» Collected data entries
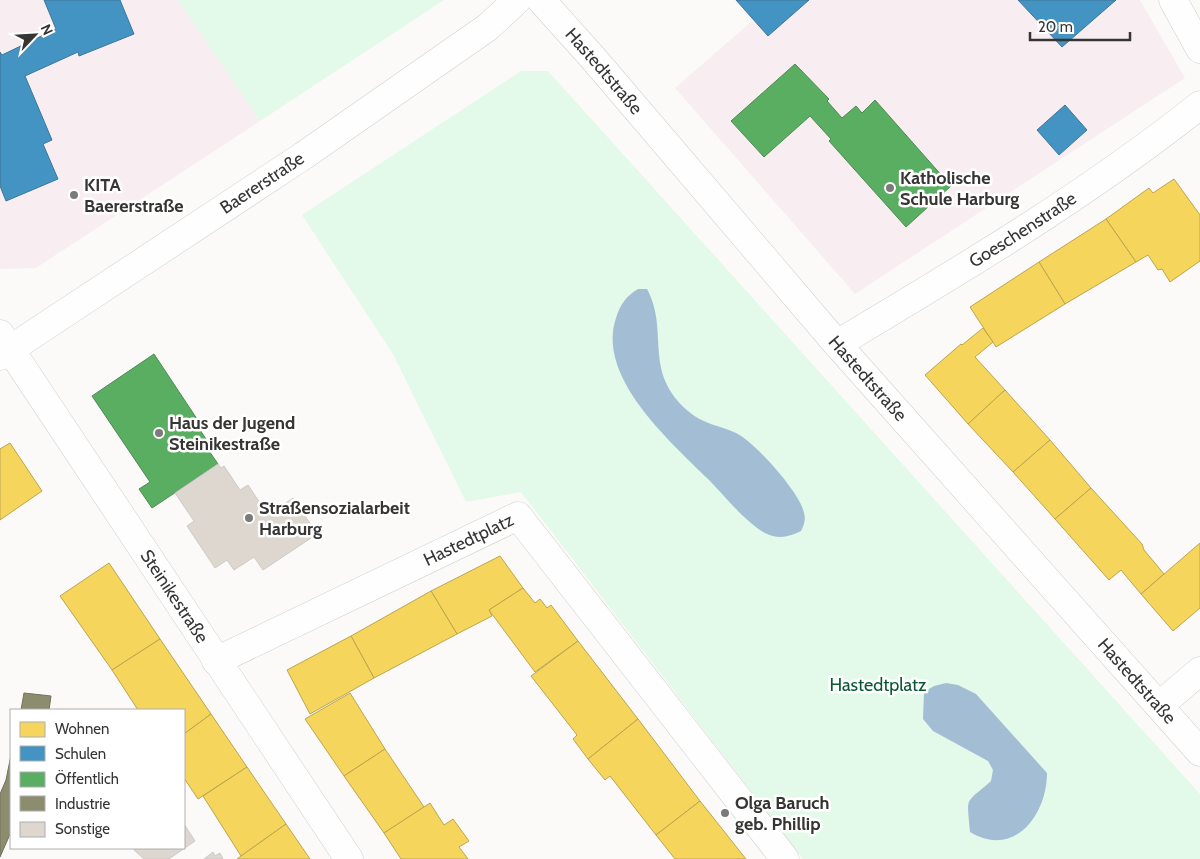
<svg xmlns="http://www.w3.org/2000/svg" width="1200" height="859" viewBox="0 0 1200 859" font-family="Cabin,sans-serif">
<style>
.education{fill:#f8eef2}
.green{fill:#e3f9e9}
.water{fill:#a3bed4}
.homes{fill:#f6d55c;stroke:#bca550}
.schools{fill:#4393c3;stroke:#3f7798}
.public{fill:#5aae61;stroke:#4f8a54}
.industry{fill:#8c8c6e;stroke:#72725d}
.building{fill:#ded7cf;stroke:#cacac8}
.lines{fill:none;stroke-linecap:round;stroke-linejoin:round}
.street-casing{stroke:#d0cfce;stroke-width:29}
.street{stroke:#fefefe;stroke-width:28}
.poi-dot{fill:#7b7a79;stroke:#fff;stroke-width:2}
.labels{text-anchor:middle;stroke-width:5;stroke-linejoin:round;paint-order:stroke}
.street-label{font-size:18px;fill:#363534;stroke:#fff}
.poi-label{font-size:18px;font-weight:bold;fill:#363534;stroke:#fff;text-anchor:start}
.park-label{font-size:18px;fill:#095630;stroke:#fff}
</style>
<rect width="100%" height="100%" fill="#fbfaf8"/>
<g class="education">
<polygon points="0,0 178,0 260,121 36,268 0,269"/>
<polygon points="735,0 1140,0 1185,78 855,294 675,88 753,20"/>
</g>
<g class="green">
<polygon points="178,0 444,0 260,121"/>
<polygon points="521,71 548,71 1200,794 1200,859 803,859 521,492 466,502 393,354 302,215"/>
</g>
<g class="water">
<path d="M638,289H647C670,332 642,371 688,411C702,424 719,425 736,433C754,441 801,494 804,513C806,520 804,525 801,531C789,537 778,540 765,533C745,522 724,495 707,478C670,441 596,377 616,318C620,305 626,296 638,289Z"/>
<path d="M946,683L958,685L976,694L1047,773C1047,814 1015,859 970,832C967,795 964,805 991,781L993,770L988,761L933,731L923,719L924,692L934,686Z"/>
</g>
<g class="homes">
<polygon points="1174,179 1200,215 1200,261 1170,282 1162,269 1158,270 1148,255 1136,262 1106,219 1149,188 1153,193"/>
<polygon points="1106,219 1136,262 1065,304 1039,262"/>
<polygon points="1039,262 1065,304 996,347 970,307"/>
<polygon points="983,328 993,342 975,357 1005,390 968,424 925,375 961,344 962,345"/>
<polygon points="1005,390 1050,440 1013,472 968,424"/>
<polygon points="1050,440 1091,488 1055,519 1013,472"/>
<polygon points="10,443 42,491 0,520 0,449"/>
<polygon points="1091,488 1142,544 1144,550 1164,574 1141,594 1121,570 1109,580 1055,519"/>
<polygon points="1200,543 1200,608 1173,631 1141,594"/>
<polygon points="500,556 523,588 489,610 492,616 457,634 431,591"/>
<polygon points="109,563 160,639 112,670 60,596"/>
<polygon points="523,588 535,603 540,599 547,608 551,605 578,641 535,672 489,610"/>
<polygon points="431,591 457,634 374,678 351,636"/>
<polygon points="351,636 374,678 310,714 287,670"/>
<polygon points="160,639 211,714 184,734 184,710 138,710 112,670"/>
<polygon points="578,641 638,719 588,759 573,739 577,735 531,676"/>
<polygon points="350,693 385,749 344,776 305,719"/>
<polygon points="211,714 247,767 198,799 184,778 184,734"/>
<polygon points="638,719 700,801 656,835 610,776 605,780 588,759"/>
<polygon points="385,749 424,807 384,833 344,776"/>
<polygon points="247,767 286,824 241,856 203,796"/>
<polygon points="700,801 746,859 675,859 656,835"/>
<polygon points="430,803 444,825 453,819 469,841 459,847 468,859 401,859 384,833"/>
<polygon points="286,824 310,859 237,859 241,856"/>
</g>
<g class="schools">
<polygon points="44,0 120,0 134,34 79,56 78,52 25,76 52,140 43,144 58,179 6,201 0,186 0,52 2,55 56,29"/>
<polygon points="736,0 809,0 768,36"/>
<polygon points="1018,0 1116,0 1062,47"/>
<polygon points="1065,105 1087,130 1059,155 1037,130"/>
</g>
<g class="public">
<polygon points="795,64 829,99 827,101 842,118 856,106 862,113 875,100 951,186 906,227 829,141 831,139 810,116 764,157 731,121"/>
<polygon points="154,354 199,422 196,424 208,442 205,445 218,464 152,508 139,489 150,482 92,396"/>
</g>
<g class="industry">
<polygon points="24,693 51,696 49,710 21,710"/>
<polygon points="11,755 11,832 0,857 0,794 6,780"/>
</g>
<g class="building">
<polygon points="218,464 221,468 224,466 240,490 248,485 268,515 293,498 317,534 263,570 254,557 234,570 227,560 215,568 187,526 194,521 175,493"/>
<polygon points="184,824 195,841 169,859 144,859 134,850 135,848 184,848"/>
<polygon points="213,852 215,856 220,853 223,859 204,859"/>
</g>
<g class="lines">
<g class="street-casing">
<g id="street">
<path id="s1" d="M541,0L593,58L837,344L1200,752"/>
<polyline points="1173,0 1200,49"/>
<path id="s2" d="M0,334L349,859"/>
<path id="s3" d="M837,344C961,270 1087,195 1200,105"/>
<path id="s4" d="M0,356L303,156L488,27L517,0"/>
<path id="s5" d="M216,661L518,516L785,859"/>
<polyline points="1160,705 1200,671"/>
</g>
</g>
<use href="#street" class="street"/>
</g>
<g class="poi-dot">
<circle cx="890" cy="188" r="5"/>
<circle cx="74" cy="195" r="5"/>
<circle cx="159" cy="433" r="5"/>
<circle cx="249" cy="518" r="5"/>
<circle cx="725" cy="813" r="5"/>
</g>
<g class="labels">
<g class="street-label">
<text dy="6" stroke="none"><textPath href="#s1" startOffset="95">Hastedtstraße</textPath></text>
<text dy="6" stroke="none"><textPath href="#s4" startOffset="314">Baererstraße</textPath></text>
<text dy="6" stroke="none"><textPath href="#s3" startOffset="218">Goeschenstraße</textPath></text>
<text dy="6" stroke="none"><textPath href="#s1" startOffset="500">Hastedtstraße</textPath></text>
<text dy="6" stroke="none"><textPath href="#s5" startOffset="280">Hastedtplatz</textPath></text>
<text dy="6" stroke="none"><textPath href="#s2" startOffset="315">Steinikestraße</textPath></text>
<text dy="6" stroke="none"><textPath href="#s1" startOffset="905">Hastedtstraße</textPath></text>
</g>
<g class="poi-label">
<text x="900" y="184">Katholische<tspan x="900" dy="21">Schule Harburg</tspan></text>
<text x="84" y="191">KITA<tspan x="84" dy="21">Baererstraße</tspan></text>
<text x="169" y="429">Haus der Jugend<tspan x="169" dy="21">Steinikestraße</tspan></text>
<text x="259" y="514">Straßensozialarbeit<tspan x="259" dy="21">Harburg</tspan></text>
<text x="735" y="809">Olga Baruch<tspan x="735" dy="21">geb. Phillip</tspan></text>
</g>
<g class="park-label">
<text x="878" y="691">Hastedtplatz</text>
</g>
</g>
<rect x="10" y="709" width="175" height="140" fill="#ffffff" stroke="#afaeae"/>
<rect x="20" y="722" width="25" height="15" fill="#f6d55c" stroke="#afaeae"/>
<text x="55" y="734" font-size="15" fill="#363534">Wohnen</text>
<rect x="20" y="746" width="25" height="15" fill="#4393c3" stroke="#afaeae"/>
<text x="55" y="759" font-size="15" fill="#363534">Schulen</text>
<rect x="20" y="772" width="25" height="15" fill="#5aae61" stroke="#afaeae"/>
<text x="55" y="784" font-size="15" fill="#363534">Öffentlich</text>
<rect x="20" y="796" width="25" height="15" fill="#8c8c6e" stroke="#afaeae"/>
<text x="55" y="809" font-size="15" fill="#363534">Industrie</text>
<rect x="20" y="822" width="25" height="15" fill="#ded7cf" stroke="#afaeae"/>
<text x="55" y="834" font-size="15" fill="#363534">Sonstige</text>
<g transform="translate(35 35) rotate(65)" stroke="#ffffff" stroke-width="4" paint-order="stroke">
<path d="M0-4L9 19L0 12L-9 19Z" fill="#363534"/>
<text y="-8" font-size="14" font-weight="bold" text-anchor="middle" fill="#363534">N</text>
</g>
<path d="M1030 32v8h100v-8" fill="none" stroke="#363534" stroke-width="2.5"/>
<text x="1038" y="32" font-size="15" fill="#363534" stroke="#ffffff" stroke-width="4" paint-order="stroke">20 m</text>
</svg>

» Task brief
The expected answer is each line of the records above that includes the string "middle".

» Answer box
.labels{text-anchor:middle;stroke-width:5;stroke-linejoin:round;paint-order:stroke}
<text y="-8" font-size="14" font-weight="bold" text-anchor="middle" fill="#363534">N</text>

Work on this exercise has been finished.